Seoul: la capitale dove passato e futuro si incontrano
Il nostro viaggio è iniziato a Seoul, una città dove modernità e tradizione convivono armoniosamente e dove nonostante i 10 milioni di abitanti il traffico è piuttosto scorrevole grazie ad una efficiente rete di trasporto pubblico. Passeggiando lungo il canale Cheonggyecheon, simbolo della rinascita urbana, abbiamo raggiunto alcuni dei luoghi più rappresentativi della capitale. Tra questi, piazza Gwanghwamun con la statua del re Sejong il Grande, celebre per aver ideato nel 1446 l’alfabeto coreano per sostituire i complessi caratteri cinesi, difficili da apprendere per gran parte della popolazione. Poi il maestoso Palazzo Gyeongbokgung, dove in mezzo a una moltitudine di coreani che indossavano gli Hanbok, i coloratissimi abiti tradizionali, abbiamo assistito alla cerimonia del cambio della guardia.

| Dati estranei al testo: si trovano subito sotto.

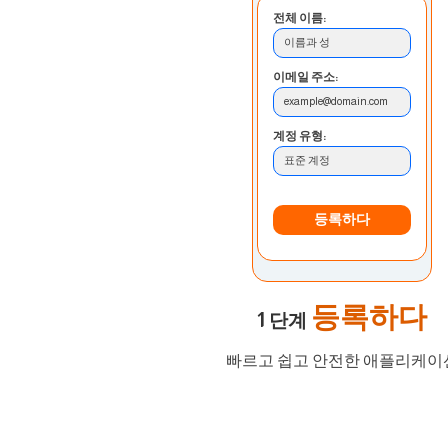
전체 이름:
이름과 성
이메일 주소:
example@domain.com
계정 유형:
표준 계정
등록하다
등록하다
1 단계
빠르고 쉽고 안전한 애플리케이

La visita è proseguita nel Bukchon Hanok Village, con le sue case storiche, e al Mercato di Gwangjang, ricco di sapori e atmosfere autentiche. Infine, lo straordinario Dongdaemun Design Plaza (DDP), avveniristico centro culturale e capolavoro di architettura futuristica progettato da Zaha Hadid, che ospita gallerie d’arte, negozi di design, spazi per eventi, una piazza sotterranea e testimonia il volto più innovativo della città.